I also had a problem with the asteroid field around the planet in 3x3. The idea in the script was that the collisions were creating enough meteoroid fragments to create a navigational hazard in orbit, which is a reasonable notion, but the way the FX shots rendered it as an impossibly dense field of huge rocks was ridiculous. Realistically, it would've more like trying to run through a battlefield in the middle of a firefight, hoping you didn't get hit by a bullet you wouldn't see coming in time. I'm sick of how so many digital FX artists today fill every shot with so much damn clutter. There's just too much stuff in the shots. It's particularly annoying in space shots. Space is supposed to be mostly empty. That is literally why it's called "space."
 
... it's nice to see an actual family friendly show that doesn't feel like watching a children's show.

This.

Finished S3 yesterday. Thoroughly enjoyed it. What the show set out to do, I thought it did very, very well. It was solid, consistent and - most importantly - fun. Sad to see it go, but I had the good feels at the end so if that's all she wrote, all good.
 
Sad to see it go, but I had the good feels at the end so if that's all she wrote, all good.

It told a complete story that worked well, but I do wish it had been longer. I suspect the third season being cut from 10 to 8 episodes might have led to certain things being glossed over, like a clearer explanation of how Smith survived last season's cliffhanger, or more screen time for Grant Kelly or other supporting characters.

The ironic thing is that, while the remake has the same number of seasons as the original, its total number of episodes is less than either season 1 (29 episodes) or season 2 (30 episodes) of the original. (Season 3 was 24 episodes.) If you count the unaired pilot "No Place to Hide," the original series had exactly 3 times as many episodes as the remake. Although a much smaller percentage of them were worthwhile.
 
The timestamp was just "44", but I thought in dialogue they said it was 2144. I might've misheard, though.

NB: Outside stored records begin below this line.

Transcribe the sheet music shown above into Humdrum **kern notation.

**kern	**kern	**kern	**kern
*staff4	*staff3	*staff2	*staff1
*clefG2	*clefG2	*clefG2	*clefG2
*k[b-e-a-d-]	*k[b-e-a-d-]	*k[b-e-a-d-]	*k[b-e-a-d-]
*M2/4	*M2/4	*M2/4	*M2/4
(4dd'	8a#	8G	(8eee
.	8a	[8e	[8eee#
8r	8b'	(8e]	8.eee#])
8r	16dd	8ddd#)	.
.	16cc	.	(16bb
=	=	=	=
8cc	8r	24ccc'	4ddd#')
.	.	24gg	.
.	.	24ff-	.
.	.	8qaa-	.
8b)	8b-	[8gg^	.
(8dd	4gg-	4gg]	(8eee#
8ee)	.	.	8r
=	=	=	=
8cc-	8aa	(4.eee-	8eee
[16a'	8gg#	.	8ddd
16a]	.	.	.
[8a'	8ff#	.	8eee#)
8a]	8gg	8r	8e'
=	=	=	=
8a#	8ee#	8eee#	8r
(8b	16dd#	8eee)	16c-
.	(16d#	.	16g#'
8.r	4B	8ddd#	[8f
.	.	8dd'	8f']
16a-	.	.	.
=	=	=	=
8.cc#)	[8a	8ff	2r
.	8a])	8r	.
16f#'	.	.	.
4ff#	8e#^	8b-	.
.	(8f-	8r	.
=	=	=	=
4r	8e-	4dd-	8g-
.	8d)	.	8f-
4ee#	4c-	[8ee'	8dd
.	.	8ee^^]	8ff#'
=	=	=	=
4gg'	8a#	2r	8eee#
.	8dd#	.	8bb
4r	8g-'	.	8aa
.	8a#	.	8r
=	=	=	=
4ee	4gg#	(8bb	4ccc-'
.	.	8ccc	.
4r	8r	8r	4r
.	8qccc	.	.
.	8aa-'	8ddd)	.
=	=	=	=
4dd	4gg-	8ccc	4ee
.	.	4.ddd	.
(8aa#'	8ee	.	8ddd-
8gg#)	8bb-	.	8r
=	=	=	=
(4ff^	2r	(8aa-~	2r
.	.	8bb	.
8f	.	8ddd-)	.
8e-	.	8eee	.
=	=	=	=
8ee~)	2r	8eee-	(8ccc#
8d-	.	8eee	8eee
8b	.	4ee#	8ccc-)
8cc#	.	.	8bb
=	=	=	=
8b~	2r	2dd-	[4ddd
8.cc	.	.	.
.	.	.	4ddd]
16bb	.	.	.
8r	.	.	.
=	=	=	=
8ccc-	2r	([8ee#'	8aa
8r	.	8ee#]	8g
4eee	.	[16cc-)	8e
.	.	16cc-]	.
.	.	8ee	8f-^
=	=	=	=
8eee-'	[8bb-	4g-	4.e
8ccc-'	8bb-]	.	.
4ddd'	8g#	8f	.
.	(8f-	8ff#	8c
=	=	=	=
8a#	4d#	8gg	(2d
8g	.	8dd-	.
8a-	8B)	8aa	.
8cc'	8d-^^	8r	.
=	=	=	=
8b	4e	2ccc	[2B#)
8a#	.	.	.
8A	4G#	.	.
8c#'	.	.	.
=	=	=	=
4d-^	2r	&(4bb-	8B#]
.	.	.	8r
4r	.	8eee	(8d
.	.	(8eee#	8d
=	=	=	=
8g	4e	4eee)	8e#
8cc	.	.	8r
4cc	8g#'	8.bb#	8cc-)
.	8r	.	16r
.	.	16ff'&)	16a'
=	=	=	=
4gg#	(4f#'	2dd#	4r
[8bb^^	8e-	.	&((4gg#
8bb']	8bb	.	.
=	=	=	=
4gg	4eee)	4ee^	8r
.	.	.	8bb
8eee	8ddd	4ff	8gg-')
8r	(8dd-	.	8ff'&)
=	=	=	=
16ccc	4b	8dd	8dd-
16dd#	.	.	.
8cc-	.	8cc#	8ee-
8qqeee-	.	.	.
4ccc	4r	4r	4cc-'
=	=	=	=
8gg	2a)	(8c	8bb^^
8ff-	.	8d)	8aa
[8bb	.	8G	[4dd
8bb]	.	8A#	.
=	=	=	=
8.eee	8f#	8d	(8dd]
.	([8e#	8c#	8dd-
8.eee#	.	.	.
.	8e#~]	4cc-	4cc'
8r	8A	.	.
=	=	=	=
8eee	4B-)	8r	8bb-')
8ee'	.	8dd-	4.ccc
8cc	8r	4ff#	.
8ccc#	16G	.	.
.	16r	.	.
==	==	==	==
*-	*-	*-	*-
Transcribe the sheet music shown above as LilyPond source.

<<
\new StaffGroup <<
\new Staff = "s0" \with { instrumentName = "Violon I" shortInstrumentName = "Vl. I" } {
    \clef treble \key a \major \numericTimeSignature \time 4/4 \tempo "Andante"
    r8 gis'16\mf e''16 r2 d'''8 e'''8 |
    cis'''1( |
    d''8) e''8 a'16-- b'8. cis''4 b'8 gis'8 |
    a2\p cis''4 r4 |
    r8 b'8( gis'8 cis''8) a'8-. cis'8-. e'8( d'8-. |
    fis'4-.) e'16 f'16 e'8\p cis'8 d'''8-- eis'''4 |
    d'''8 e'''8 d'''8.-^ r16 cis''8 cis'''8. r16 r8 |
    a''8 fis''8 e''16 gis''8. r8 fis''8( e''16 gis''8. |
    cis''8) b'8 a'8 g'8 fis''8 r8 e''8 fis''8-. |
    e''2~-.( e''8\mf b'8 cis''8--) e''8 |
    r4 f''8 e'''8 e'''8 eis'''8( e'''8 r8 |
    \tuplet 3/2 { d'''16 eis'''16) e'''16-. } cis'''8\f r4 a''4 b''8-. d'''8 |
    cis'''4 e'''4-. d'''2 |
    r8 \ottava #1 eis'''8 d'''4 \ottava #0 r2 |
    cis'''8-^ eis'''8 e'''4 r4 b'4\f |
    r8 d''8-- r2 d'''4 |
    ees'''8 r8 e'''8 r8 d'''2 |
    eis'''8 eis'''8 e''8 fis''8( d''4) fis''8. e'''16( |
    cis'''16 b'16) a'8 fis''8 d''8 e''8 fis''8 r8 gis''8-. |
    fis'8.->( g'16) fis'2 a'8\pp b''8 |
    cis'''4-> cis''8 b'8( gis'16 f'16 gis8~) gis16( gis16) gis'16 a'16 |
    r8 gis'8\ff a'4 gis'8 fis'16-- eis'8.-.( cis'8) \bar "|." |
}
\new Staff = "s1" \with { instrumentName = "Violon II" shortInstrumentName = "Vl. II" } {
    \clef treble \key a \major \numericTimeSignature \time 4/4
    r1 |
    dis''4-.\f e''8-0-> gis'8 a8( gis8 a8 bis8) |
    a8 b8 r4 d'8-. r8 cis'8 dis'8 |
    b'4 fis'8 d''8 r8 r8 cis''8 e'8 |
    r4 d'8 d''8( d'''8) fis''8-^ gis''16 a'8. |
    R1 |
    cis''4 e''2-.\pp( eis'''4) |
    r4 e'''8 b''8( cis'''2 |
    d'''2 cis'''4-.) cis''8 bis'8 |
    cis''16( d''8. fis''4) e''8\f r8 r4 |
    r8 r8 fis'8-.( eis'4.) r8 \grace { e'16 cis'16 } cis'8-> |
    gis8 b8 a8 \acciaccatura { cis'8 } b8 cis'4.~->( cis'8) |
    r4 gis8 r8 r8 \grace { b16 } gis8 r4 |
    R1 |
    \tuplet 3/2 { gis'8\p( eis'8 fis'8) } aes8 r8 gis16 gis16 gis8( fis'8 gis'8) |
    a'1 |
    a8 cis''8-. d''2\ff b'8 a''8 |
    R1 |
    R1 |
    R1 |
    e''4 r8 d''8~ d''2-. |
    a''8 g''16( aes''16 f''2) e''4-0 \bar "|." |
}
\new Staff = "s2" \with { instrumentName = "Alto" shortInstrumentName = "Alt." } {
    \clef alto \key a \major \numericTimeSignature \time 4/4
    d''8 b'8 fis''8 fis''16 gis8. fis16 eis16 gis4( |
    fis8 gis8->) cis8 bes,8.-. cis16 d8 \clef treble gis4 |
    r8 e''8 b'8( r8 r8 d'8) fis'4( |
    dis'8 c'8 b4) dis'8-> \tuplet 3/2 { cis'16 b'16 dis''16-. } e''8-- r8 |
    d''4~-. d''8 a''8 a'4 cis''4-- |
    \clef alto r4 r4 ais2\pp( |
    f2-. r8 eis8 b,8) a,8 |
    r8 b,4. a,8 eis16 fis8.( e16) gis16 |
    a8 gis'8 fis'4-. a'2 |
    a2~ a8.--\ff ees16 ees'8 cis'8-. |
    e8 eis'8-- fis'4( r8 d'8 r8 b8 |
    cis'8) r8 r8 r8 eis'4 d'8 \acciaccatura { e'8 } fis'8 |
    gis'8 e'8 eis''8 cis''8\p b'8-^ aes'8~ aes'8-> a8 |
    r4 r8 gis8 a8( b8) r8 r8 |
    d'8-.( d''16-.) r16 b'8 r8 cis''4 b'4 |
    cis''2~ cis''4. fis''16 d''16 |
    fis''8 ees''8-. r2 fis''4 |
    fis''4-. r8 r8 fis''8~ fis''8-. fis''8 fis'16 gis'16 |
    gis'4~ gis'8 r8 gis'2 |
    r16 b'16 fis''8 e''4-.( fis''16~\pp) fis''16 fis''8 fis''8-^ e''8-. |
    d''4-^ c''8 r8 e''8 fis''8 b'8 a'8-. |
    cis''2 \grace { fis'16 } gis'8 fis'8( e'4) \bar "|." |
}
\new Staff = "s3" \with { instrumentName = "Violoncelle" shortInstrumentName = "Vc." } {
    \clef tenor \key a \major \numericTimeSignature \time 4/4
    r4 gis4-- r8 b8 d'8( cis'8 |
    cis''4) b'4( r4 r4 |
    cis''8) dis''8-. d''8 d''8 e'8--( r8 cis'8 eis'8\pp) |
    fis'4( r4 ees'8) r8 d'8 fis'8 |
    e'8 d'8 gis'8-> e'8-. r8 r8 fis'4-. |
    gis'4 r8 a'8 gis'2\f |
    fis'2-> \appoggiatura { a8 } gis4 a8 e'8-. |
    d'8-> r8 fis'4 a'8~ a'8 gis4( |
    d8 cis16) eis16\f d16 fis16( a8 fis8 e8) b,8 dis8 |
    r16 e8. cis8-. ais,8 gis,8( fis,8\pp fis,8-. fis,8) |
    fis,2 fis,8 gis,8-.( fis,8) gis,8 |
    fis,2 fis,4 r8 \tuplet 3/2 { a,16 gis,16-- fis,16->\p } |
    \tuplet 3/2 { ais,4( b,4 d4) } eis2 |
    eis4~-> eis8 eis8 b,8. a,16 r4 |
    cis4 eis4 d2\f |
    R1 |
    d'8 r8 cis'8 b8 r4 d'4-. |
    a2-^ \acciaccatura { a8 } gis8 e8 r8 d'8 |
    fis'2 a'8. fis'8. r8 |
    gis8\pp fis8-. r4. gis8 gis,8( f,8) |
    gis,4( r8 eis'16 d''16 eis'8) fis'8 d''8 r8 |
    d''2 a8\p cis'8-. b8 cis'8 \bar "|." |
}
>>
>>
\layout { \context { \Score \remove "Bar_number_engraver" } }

You didn't mishear, but you missed context. It's in episode 3x6 -- John and Maureen both read the video's time stamp aloud as "12/21/44," and in the following scene, Maureen clarifies it was "December 21st, 2044, just a few days before the Christmas Star."
 
You didn't mishear, but you missed context. It's in episode 3x6 -- John and Maureen both read the video's time stamp aloud as "12/21/44," and in the following scene, Maureen clarifies it was "December 21st, 2044, just a few days before the Christmas Star."
D'oh. Thanks for letting me know!
 
I have a DVD of season 1 so I'm starting a rewatch of that then season 2 and 3 on Netflix. I am hoping we get a disk of the other two seasons and if it's bluray I'll snag that as I have a bluray player now.

My favourite part of season 2 was a silly scene with Judy racing a chariot through the corridors of the Resolute.
 
I wonder if Nextflix are regretting cancelling it now given how well Season 3 has done for them?
 
My favourite part of season 2 was a silly scene with Judy racing a chariot through the corridors of the Resolute.

I have a hard time finding scenes of reckless driving entertaining, because I can't suspend disbelief about the danger that the drivers are subjecting pedestrians and other drivers to. I have the same issue with the POV car chase scene in episode 3 of Hawkeye, and the indoor buggy chase on the starbase in Lower Decks 2x5. (It's a really common trope, I guess.)